St. Donat, Marga Furmint 2013
Dalle sponde del lago Balaton, dove il Furmint era anticamnete molto coltivato ma adesso, dopo la fillossera, è solo la terza varietà per diffusione. Anche questo “new style” per l’Ungheria, completamente senza zucchero residuo, lavorato con lieviti indigeni e affinato solo in barrique usate per preservarne il più possibile il profilo varietale e territoriale vulcanico complesso.

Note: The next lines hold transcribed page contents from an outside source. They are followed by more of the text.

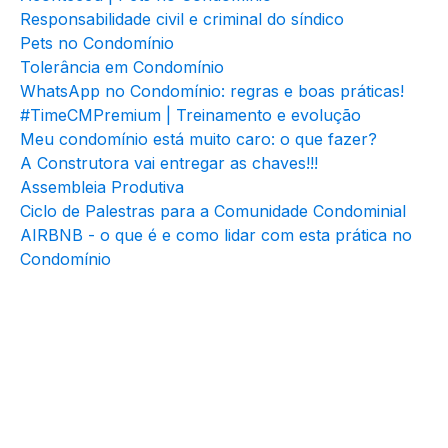
Responsabilidade civil e criminal do síndico
Pets no Condomínio
Tolerância em Condomínio
WhatsApp no Condomínio: regras e boas práticas!
#TimeCMPremium | Treinamento e evolução
Meu condomínio está muito caro: o que fazer?
A Construtora vai entregar as chaves!!!
Assembleia Produtiva
Ciclo de Palestras para a Comunidade Condominial
AIRBNB - o que é e como lidar com esta prática no
Condomínio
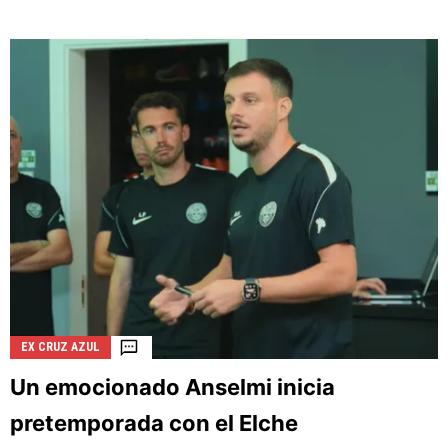
EX CRUZ AZUL
Un emocionado Anselmi inicia
pretemporada con el Elche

Tornai, Apatsagi Furmint 2011
Qui siamo nella piccola area del monte Somlò, una delle più rinomate per la viticoltura insieme a quella di Tokaj, dove però il suolo è più uniforme e sono le differenti esposizioni a fare la differenza. Il loro Furmint secco di top gamma è lungamente affinato sulle fecce e poi in legno, e si sente sia al naso che all’assaggio, stile di lavorazione già preannunciato anche dal colore oro carico.
Tokaj-Hetszolo, Hetszolo Tokaji Aszu 5 Puttonyos 2008
Per finire, un grande Tokaji Aszu 5 Puttonyos prodotto da una cantina fondata nel versante sud del monte Tokaj nel 1502 dalla nobile famiglia Garai e acquistata nel 2009 dal francese Michel Reybier che l’ha convertita in biologico. Da suoli vulcanici, da uve attaccate dalla botrytis e raccolte a mano acino per acino (non grappolo intero), è una versione moderna dell’Aszu perché affinato solo in acciaio e non nelle vecchie botti, che si fa amare per complessita di profumi e l’alto livello di zucchero perfettamente bilancito da una vivacissima acidità. Potenzialità di vita: almeno trent’anni.